(LISTED RECORDS Opens)

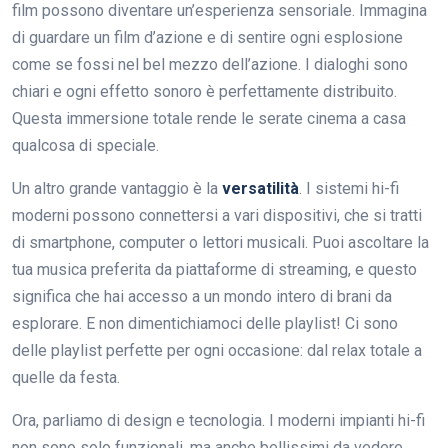
film possono diventare un’esperienza sensoriale. Immagina
di guardare un film d’azione e di sentire ogni esplosione
come se fossi nel bel mezzo dell’azione. I dialoghi sono
chiari e ogni effetto sonoro è perfettamente distribuito.
Questa immersione totale rende le serate cinema a casa
qualcosa di speciale.
Un altro grande vantaggio è la
versatilità
. I sistemi hi-fi
moderni possono connettersi a vari dispositivi, che si tratti
di smartphone, computer o lettori musicali. Puoi ascoltare la
tua musica preferita da piattaforme di streaming, e questo
significa che hai accesso a un mondo intero di brani da
esplorare. E non dimentichiamoci delle playlist! Ci sono
delle playlist perfette per ogni occasione: dal relax totale a
quelle da festa.
Ora, parliamo di design e tecnologia. I moderni impianti hi-fi
non sono solo funzionali, ma anche bellissimi da vedere.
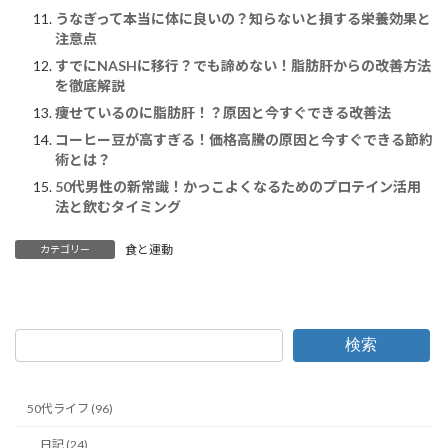
うなぎって本当に体に良いの？知らないと損する栄養効果と
注意点
すでにNASHに移行？でも諦めない！脂肪肝からの改善方法
を徹底解説
痩せているのに脂肪肝！？原因と今すぐできる改善法
コーヒー豆が高すぎる！価格高騰の原因と今すぐできる節約
術とは？
50代男性の新常識！かっこよくなるためのプロテイン活用
法と飲むタイミング
食と運動
カテゴリー
検索
50代ライフ (96)
日記 (24)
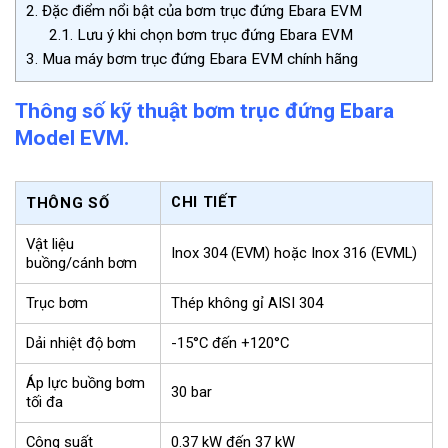
2.
Đặc điểm nổi bật của bơm trục đứng Ebara EVM
2.1.
Lưu ý khi chọn bơm trục đứng Ebara EVM
3.
Mua máy bơm trục đứng Ebara EVM chính hãng
Thông số kỹ thuật bơm trục đứng Ebara
Model EVM.
CHI TIẾT
THÔNG SỐ
Vật liệu
Inox 304 (EVM) hoặc Inox 316 (EVML)
buồng/cánh bơm
Trục bơm
Thép không gỉ AISI 304
Dải nhiệt độ bơm
-15°C đến +120°C
Áp lực buồng bơm
30 bar
tối đa
Công suất
0.37 kW đến 37 kW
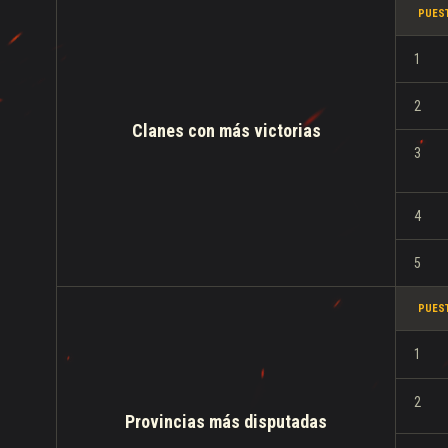
PUES
1
2
Clanes con más victorias
3
4
5
PUES
1
2
Provincias más disputadas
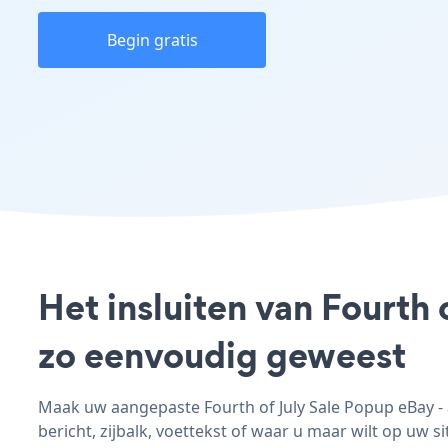
Begin gratis
Het insluiten van Fourth 
zo eenvoudig geweest
Maak uw aangepaste Fourth of July Sale Popup eBay - a
bericht, zijbalk, voettekst of waar u maar wilt op uw si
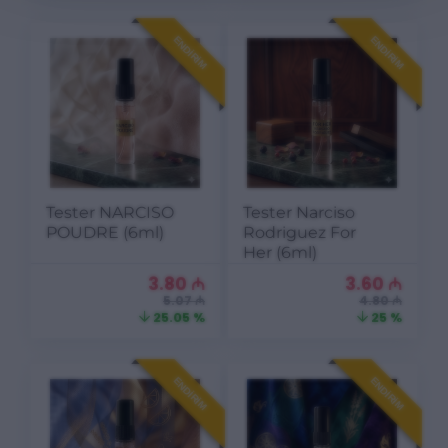
ENDIRIM
ENDIRIM
Tester NARCISO
Tester Narciso
POUDRE (6ml)
Rodriguez For
Her (6ml)
3.80
₼
3.60
₼
5.07 ₼
4.80 ₼
25.05 %
25 %
ENDIRIM
ENDIRIM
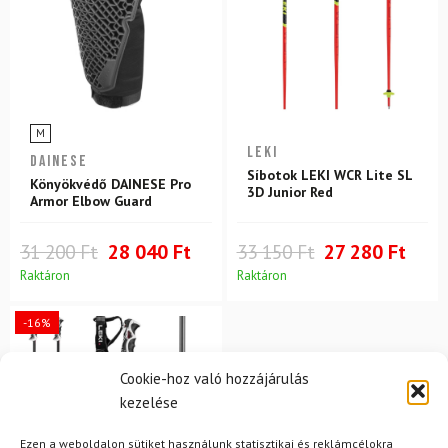
M
LEKI
DAINESE
Síbotok LEKI WCR Lite SL
Könyökvédő DAINESE Pro
3D Junior Red
Armor Elbow Guard
31 200 Ft
28 040 Ft
33 150 Ft
27 280 Ft
Raktáron
Raktáron
-16%
Cookie-hoz való hozzájárulás
kezelése
Ezen a weboldalon sütiket használunk statisztikai és reklámcélokra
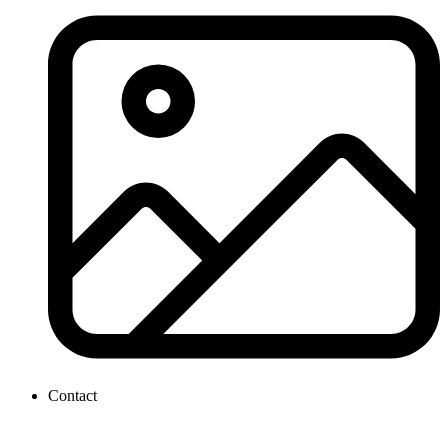
Contact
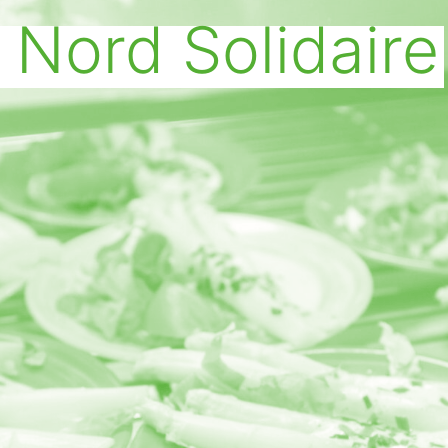
n Nord Solidaire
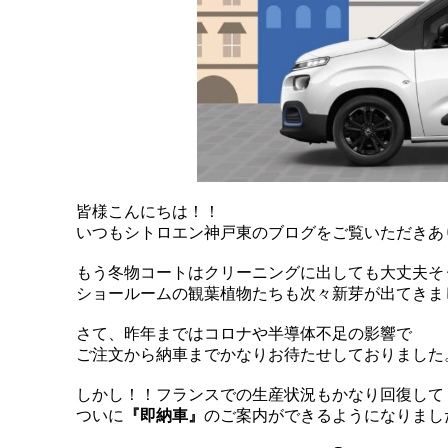
皆様こんにちは！！
いつもシトロエン神戸東のブログをご覧いただきあ
もう冬物コートはクリーニングに出しても大丈夫そ
ショールームの観葉植物たちも次々新芽が出てきまし
さて、昨年まではコロナや半導体不足の影響で
ご注文から納車までかなりお待たせしておりました。
しかし！！フランスでの生産状況もかなり回復して
ついに
『即納車』
のご案内ができるようになりました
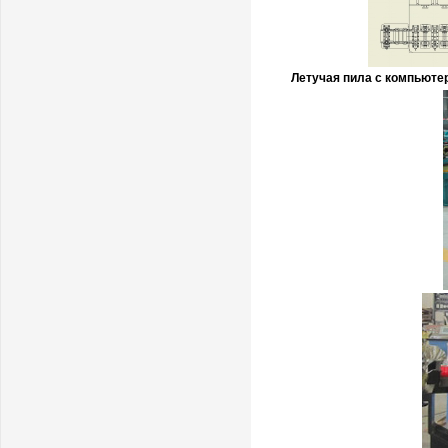
Летучая пила с компьюте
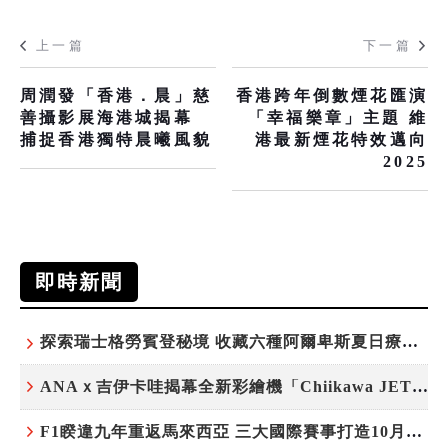
上一篇
下一篇
周潤發「香港．晨」慈
香港跨年倒數煙花匯演
善攝影展海港城揭幕
「幸福樂章」主題 維
捕捉香港獨特晨曦風貌
港最新煙花特效邁向
2025
即時新聞
探索瑞士格勞賓登秘境 收藏六種阿爾卑斯夏日療癒之旅
ANAｘ吉伊卡哇揭幕全新彩繪機「Chiikawa JET」
F1睽違九年重返馬來西亞 三大國際賽事打造10月運動旅遊熱潮 賽車、自行車、路跑同週登場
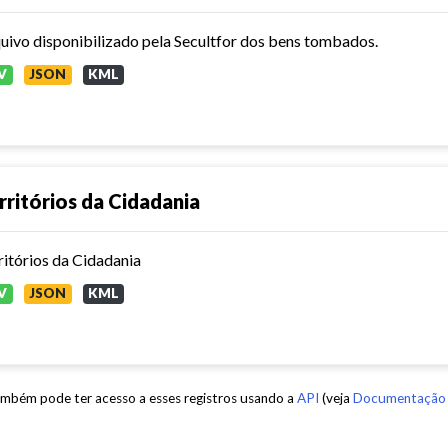
uivo disponibilizado pela Secultfor dos bens tombados.
V
JSON
KML
rritórios da Cidadania
ritórios da Cidadania
V
JSON
KML
mbém pode ter acesso a esses registros usando a
API
(veja
Documentação 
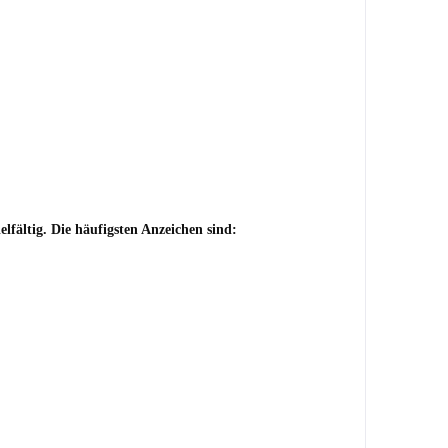
fältig. Die häufigsten Anzeichen sind:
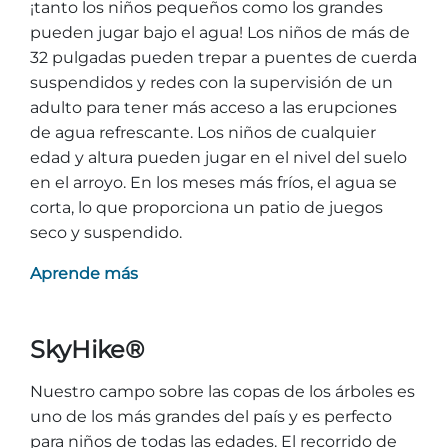
¡tanto los niños pequeños como los grandes
pueden jugar bajo el agua! Los niños de más de
32 pulgadas pueden trepar a puentes de cuerda
suspendidos y redes con la supervisión de un
adulto para tener más acceso a las erupciones
de agua refrescante. Los niños de cualquier
edad y altura pueden jugar en el nivel del suelo
en el arroyo. En los meses más fríos, el agua se
corta, lo que proporciona un patio de juegos
seco y suspendido.
Aprende más
SkyHike®
Nuestro campo sobre las copas de los árboles es
uno de los más grandes del país y es perfecto
para niños de todas las edades. El recorrido de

(LISTED RECORDS Closes)

Everything from the line containing "Rodriguez For" to the last line of the records above should be reproduced exactly, except the pictures.

▸ RESPONSE TO THIS TASK:
Rodriguez For
Her (6ml)
3.80
₼
3.60
₼
5.07 ₼
4.80 ₼
25.05 %
25 %
ENDIRIM
ENDIRIM
M
LEKI
DAINESE
Síbotok LEKI WCR Lite SL
Könyökvédő DAINESE Pro
3D Junior Red
Armor Elbow Guard
31 200 Ft
28 040 Ft
33 150 Ft
27 280 Ft
Raktáron
Raktáron
-16%
Cookie-hoz való hozzájárulás
kezelése
Ezen a weboldalon sütiket használunk statisztikai és reklámcélokra
Contact
n Nord Solidaire
皆様こんにちは！！
いつもシトロエン神戸東のブログをご覧いただきあ
もう冬物コートはクリーニングに出しても大丈夫そ
ショールームの観葉植物たちも次々新芽が出てきまし
さて、昨年まではコロナや半導体不足の影響で
ご注文から納車までかなりお待たせしておりました。
しかし！！フランスでの生産状況もかなり回復して
ついに
『即納車』
のご案内ができるようになりました
Летучая пила с компьюте
上一篇
下一篇
周潤發「香港．晨」慈
香港跨年倒數煙花匯演
善攝影展海港城揭幕
「幸福樂章」主題 維
捕捉香港獨特晨曦風貌
港最新煙花特效邁向
2025
即時新聞
探索瑞士格勞賓登秘境 收藏六種阿爾卑斯夏日療癒之旅
ANAｘ吉伊卡哇揭幕全新彩繪機「Chiikawa JET」
F1睽違九年重返馬來西亞 三大國際賽事打造10月運動旅遊熱潮 賽車、自行車、路跑同週登場
uivo disponibilizado pela Secultfor dos bens tombados.
V
JSON
KML
rritórios da Cidadania
ritórios da Cidadania
V
JSON
KML
mbém pode ter acesso a esses registros usando a
API
(veja
Documentação 
fältig. Die häufigsten Anzeichen sind:
¡tanto los niños pequeños como los grandes
pueden jugar bajo el agua! Los niños de más de
32 pulgadas pueden trepar a puentes de cuerda
suspendidos y redes con la supervisión de un
adulto para tener más acceso a las erupciones
de agua refrescante. Los niños de cualquier
edad y altura pueden jugar en el nivel del suelo
en el arroyo. En los meses más fríos, el agua se
corta, lo que proporciona un patio de juegos
seco y suspendido.
Aprende más
SkyHike®
Nuestro campo sobre las copas de los árboles es
uno de los más grandes del país y es perfecto
para niños de todas las edades. El recorrido de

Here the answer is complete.